_ACTIVITY:_
Copy everything in the data below exactly except the pictures.

____________

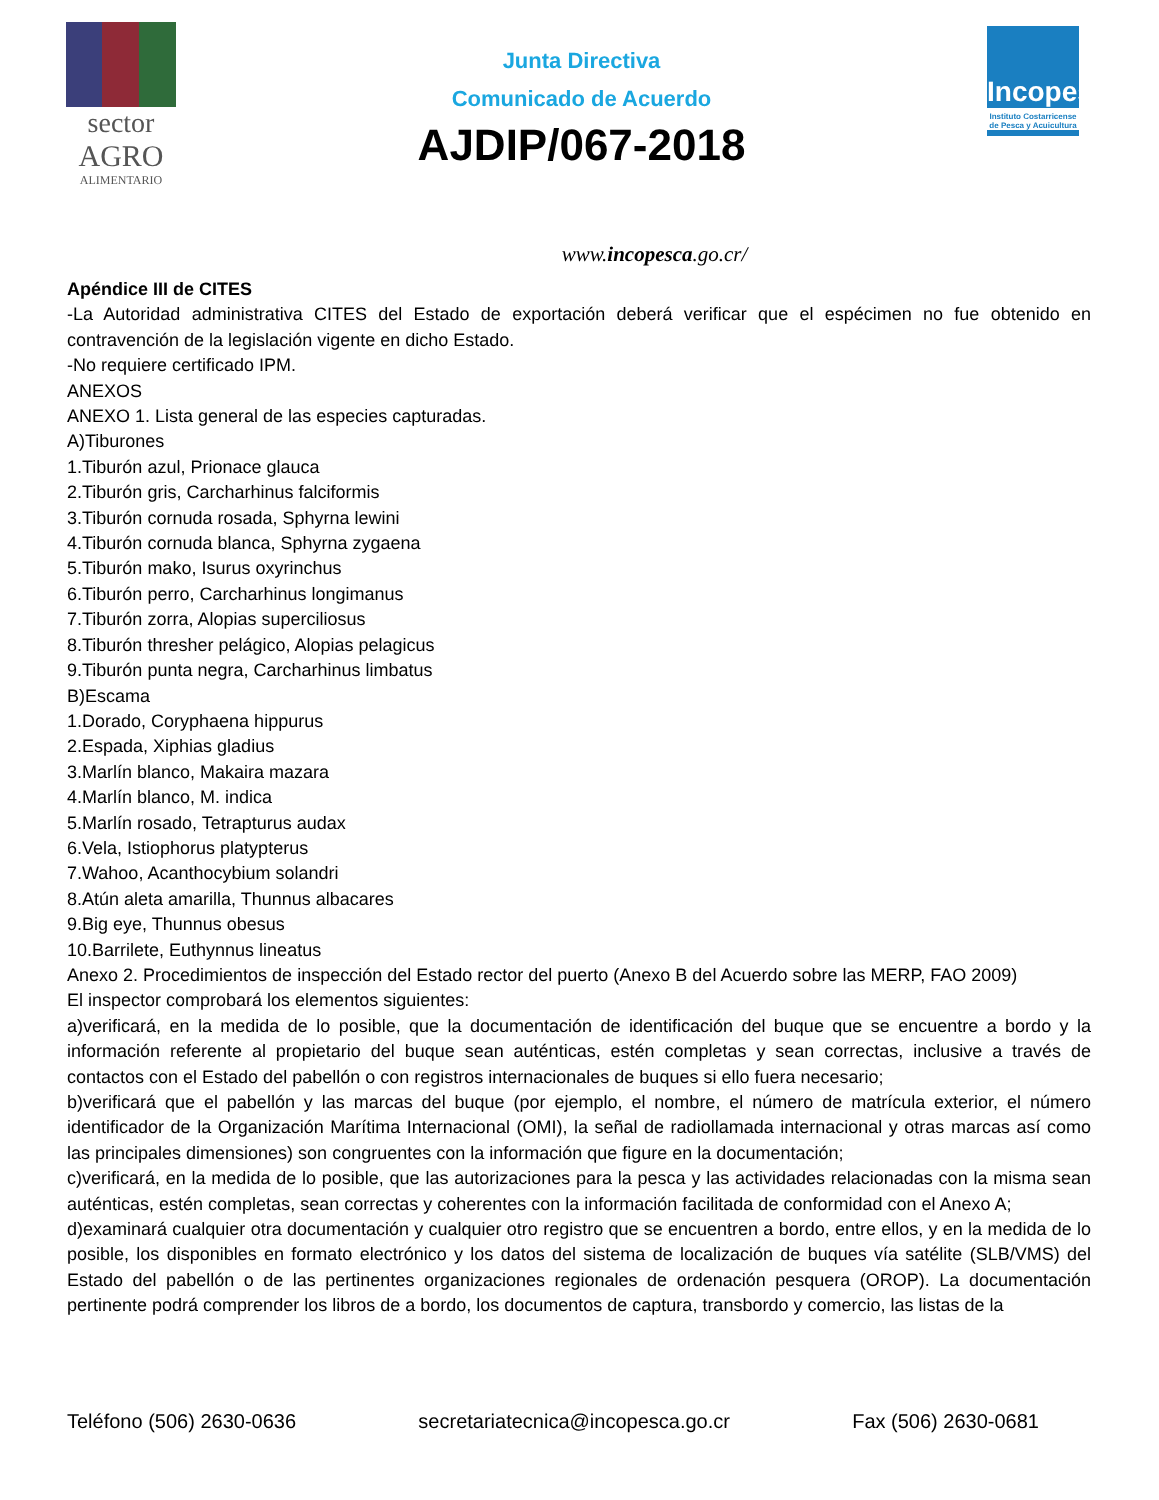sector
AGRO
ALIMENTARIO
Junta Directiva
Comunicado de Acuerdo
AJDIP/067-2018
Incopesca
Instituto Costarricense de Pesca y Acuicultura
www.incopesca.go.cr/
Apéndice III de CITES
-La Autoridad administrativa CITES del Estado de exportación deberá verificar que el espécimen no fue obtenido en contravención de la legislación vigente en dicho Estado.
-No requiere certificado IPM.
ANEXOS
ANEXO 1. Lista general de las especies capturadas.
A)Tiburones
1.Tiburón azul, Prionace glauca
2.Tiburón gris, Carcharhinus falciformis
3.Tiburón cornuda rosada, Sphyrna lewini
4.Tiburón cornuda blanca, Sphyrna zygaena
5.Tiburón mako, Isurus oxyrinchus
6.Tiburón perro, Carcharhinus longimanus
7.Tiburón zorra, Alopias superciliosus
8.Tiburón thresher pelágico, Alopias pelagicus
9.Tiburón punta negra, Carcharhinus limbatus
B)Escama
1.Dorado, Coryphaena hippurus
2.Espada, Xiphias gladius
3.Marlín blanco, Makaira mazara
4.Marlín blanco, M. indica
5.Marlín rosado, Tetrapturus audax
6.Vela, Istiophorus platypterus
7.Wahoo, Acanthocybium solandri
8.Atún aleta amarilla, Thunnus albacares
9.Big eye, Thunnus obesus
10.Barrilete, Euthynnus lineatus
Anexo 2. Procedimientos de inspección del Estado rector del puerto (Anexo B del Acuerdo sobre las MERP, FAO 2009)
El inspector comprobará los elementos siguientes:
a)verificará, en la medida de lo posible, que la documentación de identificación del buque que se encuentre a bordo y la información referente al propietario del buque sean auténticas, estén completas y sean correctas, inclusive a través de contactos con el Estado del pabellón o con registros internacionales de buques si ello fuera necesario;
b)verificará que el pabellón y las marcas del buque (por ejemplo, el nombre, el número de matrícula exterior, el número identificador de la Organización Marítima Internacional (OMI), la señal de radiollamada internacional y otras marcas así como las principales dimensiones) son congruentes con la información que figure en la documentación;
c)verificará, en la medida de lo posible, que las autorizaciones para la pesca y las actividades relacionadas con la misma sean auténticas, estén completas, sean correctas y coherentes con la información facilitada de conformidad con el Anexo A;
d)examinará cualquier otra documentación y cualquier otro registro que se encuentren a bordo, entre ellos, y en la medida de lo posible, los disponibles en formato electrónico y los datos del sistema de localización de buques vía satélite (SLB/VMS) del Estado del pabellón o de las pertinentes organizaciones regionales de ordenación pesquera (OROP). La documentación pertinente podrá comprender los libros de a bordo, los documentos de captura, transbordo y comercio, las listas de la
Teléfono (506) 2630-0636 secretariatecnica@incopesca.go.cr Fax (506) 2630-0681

____________

_SOLUTION BELOW:_
sector
AGRO
ALIMENTARIO
Junta Directiva
Comunicado de Acuerdo
AJDIP/067-2018
Incopesca
Instituto Costarricense de Pesca y Acuicultura
www.incopesca.go.cr/
Apéndice III de CITES
-La Autoridad administrativa CITES del Estado de exportación deberá verificar que el espécimen no fue obtenido en contravención de la legislación vigente en dicho Estado.
-No requiere certificado IPM.
ANEXOS
ANEXO 1. Lista general de las especies capturadas.
A)Tiburones
1.Tiburón azul, Prionace glauca
2.Tiburón gris, Carcharhinus falciformis
3.Tiburón cornuda rosada, Sphyrna lewini
4.Tiburón cornuda blanca, Sphyrna zygaena
5.Tiburón mako, Isurus oxyrinchus
6.Tiburón perro, Carcharhinus longimanus
7.Tiburón zorra, Alopias superciliosus
8.Tiburón thresher pelágico, Alopias pelagicus
9.Tiburón punta negra, Carcharhinus limbatus
B)Escama
1.Dorado, Coryphaena hippurus
2.Espada, Xiphias gladius
3.Marlín blanco, Makaira mazara
4.Marlín blanco, M. indica
5.Marlín rosado, Tetrapturus audax
6.Vela, Istiophorus platypterus
7.Wahoo, Acanthocybium solandri
8.Atún aleta amarilla, Thunnus albacares
9.Big eye, Thunnus obesus
10.Barrilete, Euthynnus lineatus
Anexo 2. Procedimientos de inspección del Estado rector del puerto (Anexo B del Acuerdo sobre las MERP, FAO 2009)
El inspector comprobará los elementos siguientes:
a)verificará, en la medida de lo posible, que la documentación de identificación del buque que se encuentre a bordo y la información referente al propietario del buque sean auténticas, estén completas y sean correctas, inclusive a través de contactos con el Estado del pabellón o con registros internacionales de buques si ello fuera necesario;
b)verificará que el pabellón y las marcas del buque (por ejemplo, el nombre, el número de matrícula exterior, el número identificador de la Organización Marítima Internacional (OMI), la señal de radiollamada internacional y otras marcas así como las principales dimensiones) son congruentes con la información que figure en la documentación;
c)verificará, en la medida de lo posible, que las autorizaciones para la pesca y las actividades relacionadas con la misma sean auténticas, estén completas, sean correctas y coherentes con la información facilitada de conformidad con el Anexo A;
d)examinará cualquier otra documentación y cualquier otro registro que se encuentren a bordo, entre ellos, y en la medida de lo posible, los disponibles en formato electrónico y los datos del sistema de localización de buques vía satélite (SLB/VMS) del Estado del pabellón o de las pertinentes organizaciones regionales de ordenación pesquera (OROP). La documentación pertinente podrá comprender los libros de a bordo, los documentos de captura, transbordo y comercio, las listas de la
Teléfono (506) 2630-0636 secretariatecnica@incopesca.go.cr Fax (506) 2630-0681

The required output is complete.